From A Life in Books:
 
The funny thing about Helene as an author is that she could not write fiction. She never made it as a playwright, though Lord knows she tried, and studied her art. She wrote scripts for TV shows, and reviewed books for film companies to advise on how well they might be adapted as films. The Lord of the Rings was one of her great ordeals, because she absolutely hated it, and charged her employers ten times her usual fee as recompense for the mental torture of trying to summarise the plot. (This explains clearly to me why she was not able to write fiction.)

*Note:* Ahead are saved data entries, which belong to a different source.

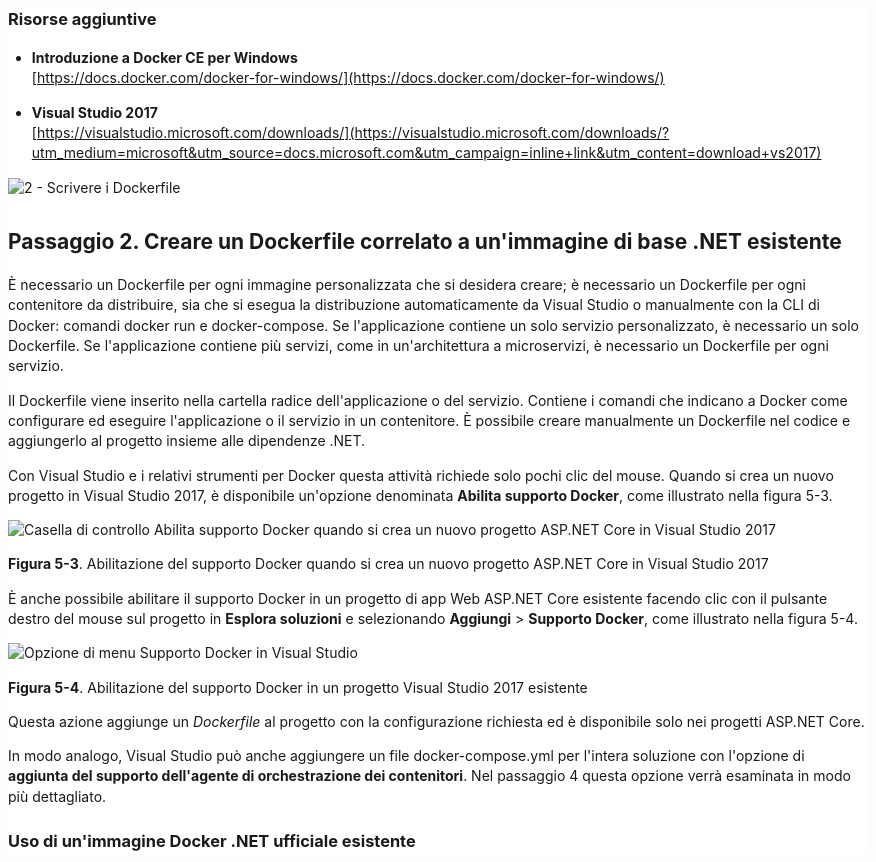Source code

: ### <a name="additional-resources"></a>Risorse aggiuntive

- **Introduzione a Docker CE per Windows** \
  [https://docs.docker.com/docker-for-windows/](https://docs.docker.com/docker-for-windows/)

- **Visual Studio 2017** \
  [https://visualstudio.microsoft.com/downloads/](https://visualstudio.microsoft.com/downloads/?utm_medium=microsoft&utm_source=docs.microsoft.com&utm_campaign=inline+link&utm_content=download+vs2017)

![2 - Scrivere i Dockerfile](./media/image4.png)

## <a name="step-2-create-a-dockerfile-related-to-an-existing-net-base-image"></a>Passaggio 2. Creare un Dockerfile correlato a un'immagine di base .NET esistente

È necessario un Dockerfile per ogni immagine personalizzata che si desidera creare; è necessario un Dockerfile per ogni contenitore da distribuire, sia che si esegua la distribuzione automaticamente da Visual Studio o manualmente con la CLI di Docker: comandi docker run e docker-compose. Se l'applicazione contiene un solo servizio personalizzato, è necessario un solo Dockerfile. Se l'applicazione contiene più servizi, come in un'architettura a microservizi, è necessario un Dockerfile per ogni servizio.

Il Dockerfile viene inserito nella cartella radice dell'applicazione o del servizio. Contiene i comandi che indicano a Docker come configurare ed eseguire l'applicazione o il servizio in un contenitore. È possibile creare manualmente un Dockerfile nel codice e aggiungerlo al progetto insieme alle dipendenze .NET.

Con Visual Studio e i relativi strumenti per Docker questa attività richiede solo pochi clic del mouse. Quando si crea un nuovo progetto in Visual Studio 2017, è disponibile un'opzione denominata **Abilita supporto Docker**, come illustrato nella figura 5-3.

![Casella di controllo Abilita supporto Docker quando si crea un nuovo progetto ASP.NET Core in Visual Studio 2017](./media/image5.png)

**Figura 5-3**. Abilitazione del supporto Docker quando si crea un nuovo progetto ASP.NET Core in Visual Studio 2017

È anche possibile abilitare il supporto Docker in un progetto di app Web ASP.NET Core esistente facendo clic con il pulsante destro del mouse sul progetto in **Esplora soluzioni** e selezionando **Aggiungi** > **Supporto Docker**, come illustrato nella figura 5-4.

![Opzione di menu Supporto Docker in Visual Studio](./media/image6.png)

**Figura 5-4**. Abilitazione del supporto Docker in un progetto Visual Studio 2017 esistente

Questa azione aggiunge un *Dockerfile* al progetto con la configurazione richiesta ed è disponibile solo nei progetti ASP.NET Core.

In modo analogo, Visual Studio può anche aggiungere un file docker-compose.yml per l'intera soluzione con l'opzione di **aggiunta del supporto dell'agente di orchestrazione dei contenitori**. Nel passaggio 4 questa opzione verrà esaminata in modo più dettagliato.

### <a name="using-an-existing-official-net-docker-image"></a>Uso di un'immagine Docker .NET ufficiale esistente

I realized that there were many, many authors, and books, in the long history of English as a literature, that she just had to read. But the New York libraries couldn’t supply what she needed (she had a passion for eighteenth- and nineteenth-century essayists), and she began to order books from Marks & Co, who had advertised their services as an antiquarian book-finding service in the New York Times Saturday Review of Books.

If you like the sound of
84 Charing Cross Road, but want to find out more about her, try Underfoot in Show Business, and Q’s Legacy. There is also a what-I-did-in-London book, called The Duchess of Bloomsbury Street, about when Helene finally gets to visit London, to see the BBC filming her book, and there’s also a book of New York reminiscences, Apple of My Eye. I’ve also found, to my great delight, that there’s a biography of Helene’s life, by Stephen Pastore, which I now have to read after a lifetime of vague guesses.